SGD Classifier
Contents
SGD Classifier#
We use a classification model to predict which customers will default on their credit card debt. Our estimator implements regularized linear models with stochastic gradient descent (SGD) learning.
Data#
To learn more about the data and all of the data preparation steps, take a look at this page. Here, we simply import a Python script which includes all of the necessary steps.
from data_prep_credit import *
Model#
from sklearn.linear_model import SGDClassifier
from sklearn.preprocessing import StandardScaler
from sklearn.pipeline import make_pipeline
# We always scale the input. The most convenient way is to use a pipeline.
clf = make_pipeline(StandardScaler(),
SGDClassifier(loss="hinge",
alpha=0.01,
max_iter=200,
fit_intercept=True,
tol=1e-3))
clf.fit(X_train, y_train)
y_pred = clf.fit(X_train, y_train).predict(X_test)

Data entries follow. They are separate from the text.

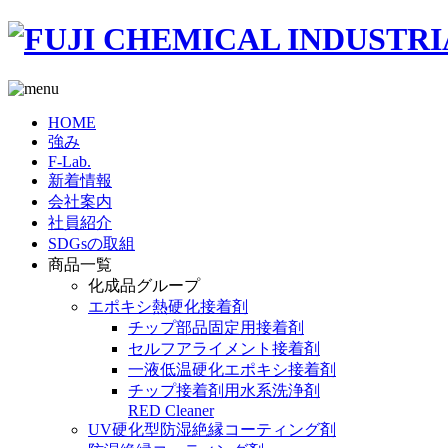
HOME
強み
F-Lab.
新着情報
会社案内
社員紹介
SDGsの取組
商品一覧
化成品グループ
エポキシ熱硬化接着剤
チップ部品固定用接着剤
セルフアライメント接着剤
一液低温硬化エポキシ接着剤
チップ接着剤用水系洗浄剤
RED Cleaner
UV硬化型防湿絶縁コーティング剤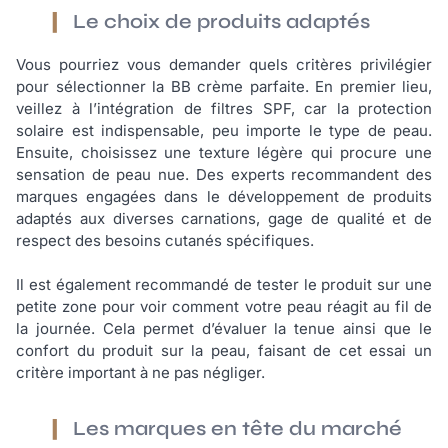
Le choix de produits adaptés
Vous pourriez vous demander quels critères privilégier
pour sélectionner la BB crème parfaite. En premier lieu,
veillez à l’intégration de filtres SPF, car la protection
solaire est indispensable, peu importe le type de peau.
Ensuite, choisissez une texture légère qui procure une
sensation de peau nue. Des experts recommandent des
marques engagées dans le développement de produits
adaptés aux diverses carnations, gage de qualité et de
respect des besoins cutanés spécifiques.
Il est également recommandé de tester le produit sur une
petite zone pour voir comment votre peau réagit au fil de
la journée. Cela permet d’évaluer la tenue ainsi que le
confort du produit sur la peau, faisant de cet essai un
critère important à ne pas négliger.
Les marques en tête du marché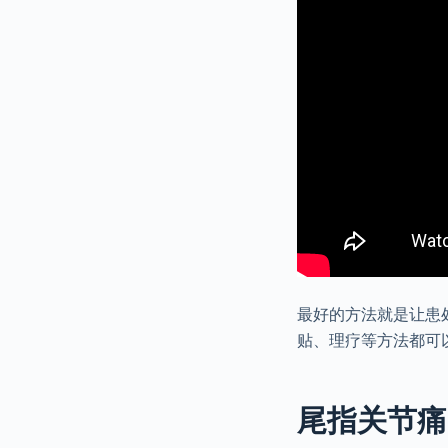
最好的方法就是让患
贴、理疗等方法都可
尾指关节痛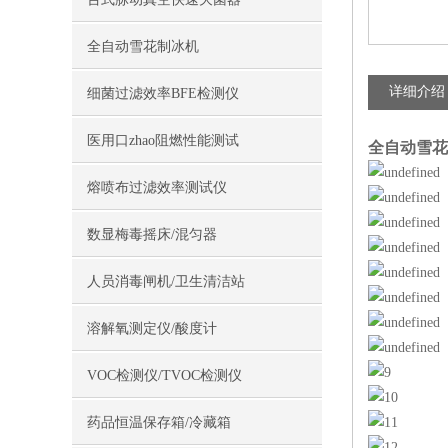
全自动雪花制冰机
详细介绍
细菌过滤效率BFE检测仪
医用口zhao阻燃性能测试
全自动雪花
熔喷布过滤效率测试仪
数显梅毒摇床/混匀器
人员消毒闸机/卫生清洁站
溶解氧测定仪/酸度计
VOC检测仪/TVOC检测仪
药品恒温保存箱/冷藏箱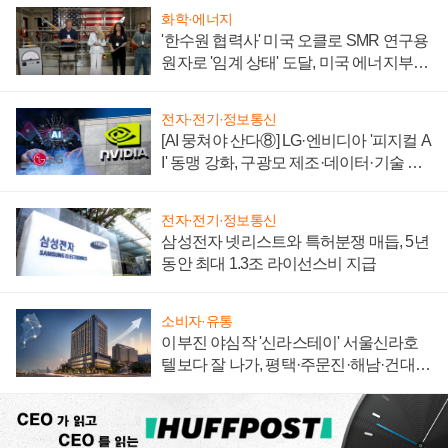
화학·에너지
'한수원 협력사' 미국 오클로 SMR 연구용
원자로 '임계 상태' 도달, 미국 에너지부
"중요한 이정표"
전자·전기·정보통신
[AI 뭉쳐야 산다⑧] LG·엔비디아 '피지컬 A
I' 동맹 강화, 구광모 제조·데이터·기술 결
집해 종합 로보틱스 기업으로
전자·전기·정보통신
삼성전자 넷리스트와 특허분쟁 매듭, 5년
동안 최대 1.3조 라이선스비 지급
소비자·유통
이부진 야심작 '신라스테이' 서울신라호
텔보다 잘 나가, 평택·주문진·해남·건대로
성장판 더 넓힌다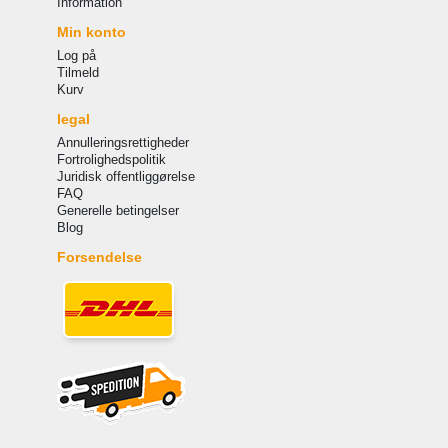
Information
Min konto
Log på
Tilmeld
Kurv
legal
Annulleringsrettigheder
Fortrolighedspolitik
Juridisk offentliggørelse
FAQ
Generelle betingelser
Blog
Forsendelse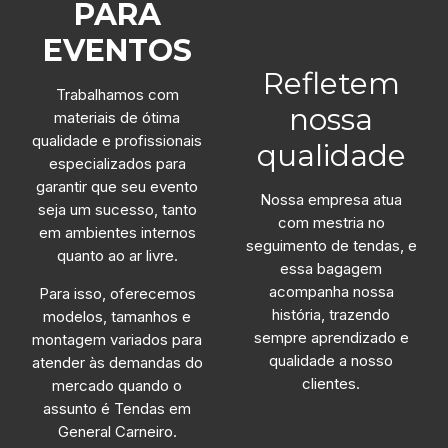
PARA
NÚMEROS QUE
EVENTOS
Refletem
Trabalhamos com
nossa
materiais de ótima
qualidade e profissionais
qualidade
especializados para
garantir que seu evento
Nossa empresa atua
seja um sucesso, tanto
com mestria no
em ambientes internos
seguimento de tendas, e
quanto ao ar livre.
essa bagagem
acompanha nossa
Para isso, oferecemos
história, trazendo
modelos, tamanhos e
sempre aprendizado e
montagem variados para
qualidade a nosso
atender às demandas do
clientes.
mercado quando o
assunto é Tendas em
General Carneiro.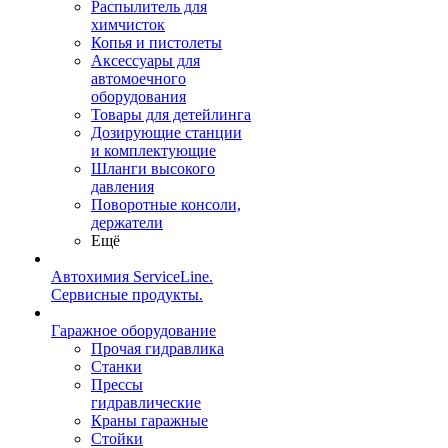
Распылитель для
химчисток
Копья и пистолеты
Аксессуары для
автомоечного
оборудования
Товары для детейлинга
Дозирующие станции
и комплектующие
Шланги высокого
давления
Поворотные консоли,
держатели
Ещё
Автохимия ServiceLine.
Сервисные продукты.
Гаражное оборудование
Прочая гидравлика
Станки
Прессы
гидравлические
Краны гаражные
Стойки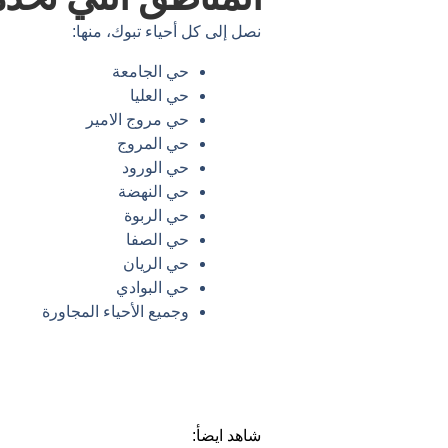
نصل إلى كل أحياء تبوك، منها:
حي الجامعة
حي العليا
حي مروج الامير
حي المروج
حي الورود
حي النهضة
حي الربوة
حي الصفا
حي الريان
حي البوادي
وجميع الأحياء المجاورة
شاهد ايضأ: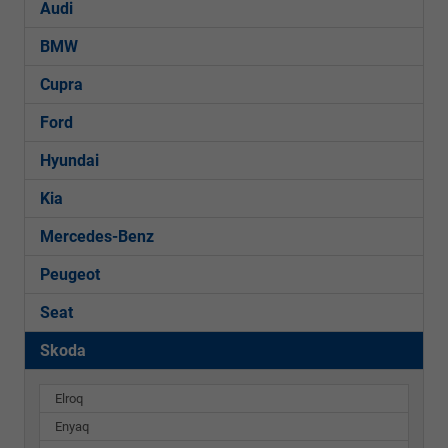
Audi
BMW
Cupra
Ford
Hyundai
Kia
Mercedes-Benz
Peugeot
Seat
Skoda
Elroq
Enyaq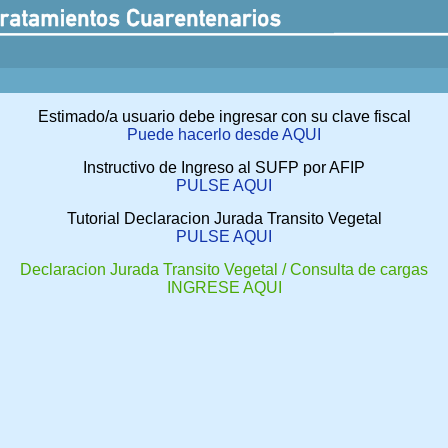
Estimado/a usuario debe ingresar con su clave fiscal
Puede hacerlo desde AQUI
Instructivo de Ingreso al SUFP por AFIP
PULSE AQUI
Tutorial Declaracion Jurada Transito Vegetal
PULSE AQUI
Declaracion Jurada Transito Vegetal / Consulta de cargas
INGRESE AQUI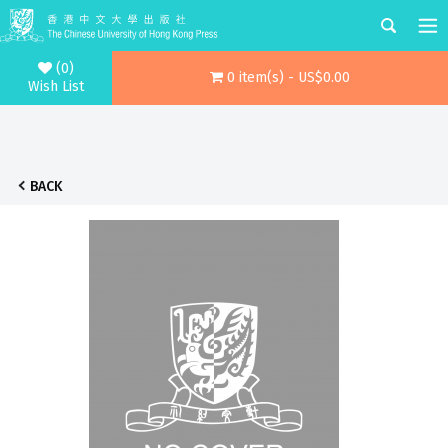
(0)
0 item(s) - US$0.00
Wish List
BACK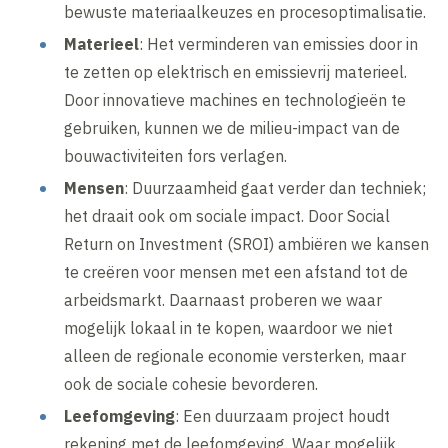
bewuste materiaalkeuzes en procesoptimalisatie.
Materieel
: Het verminderen van emissies door in
te zetten op elektrisch en emissievrij materieel.
Door innovatieve machines en technologieën te
gebruiken, kunnen we de milieu-impact van de
bouwactiviteiten fors verlagen.
Mensen
: Duurzaamheid gaat verder dan techniek;
het draait ook om sociale impact. Door Social
Return on Investment (SROI) ambiëren we kansen
te creëren voor mensen met een afstand tot de
arbeidsmarkt. Daarnaast proberen we waar
mogelijk lokaal in te kopen, waardoor we niet
alleen de regionale economie versterken, maar
ook de sociale cohesie bevorderen.
Leefomgeving
: Een duurzaam project houdt
rekening met de leefomgeving. Waar mogelijk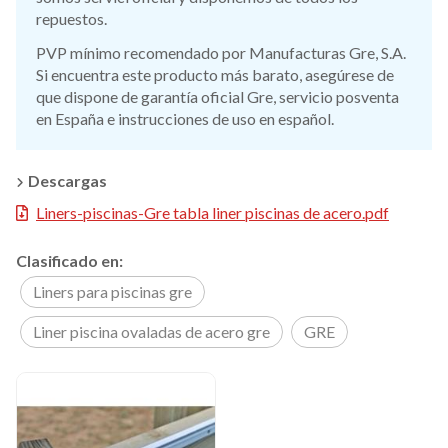
repuestos.
PVP mínimo recomendado por Manufacturas Gre, S.A.
Si encuentra este producto más barato, asegúrese de
que dispone de garantía oficial Gre, servicio posventa
en España e instrucciones de uso en español.
Descargas
Liners-piscinas-Gre tabla liner piscinas de acero.pdf
Clasificado en:
Liners para piscinas gre
Liner piscina ovaladas de acero gre
GRE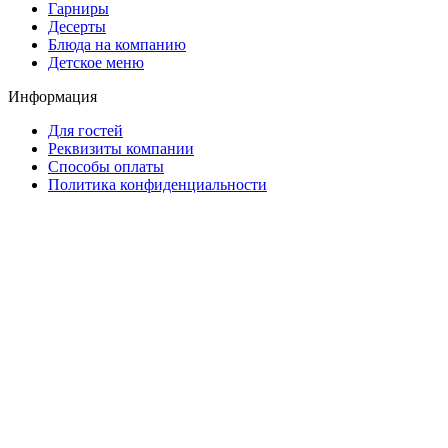
Гарниры
Десерты
Блюда на компанию
Детское меню
Информация
Для гостей
Реквизиты компании
Способы оплаты
Политика конфиденциальности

from sklearn.metrics import confusion_matrix, ConfusionMatrixDisplay
import matplotlib.pyplot as plt
cm = confusion_matrix(y_test, y_pred)
disp = ConfusionMatrixDisplay(confusion_matrix=cm,
display_labels=clf.classes_)
disp.plot()
plt.show()
from sklearn.metrics import classification_report
print(classification_report(y_test, y_pred, target_names=['No', 'Yes']))
precision recall f1-score support
No 0.97 1.00 0.99 2909
Yes 1.00 0.04 0.08 91
accuracy 0.97 3000
macro avg 0.99 0.52 0.53 3000
weighted avg 0.97 0.97 0.96 3000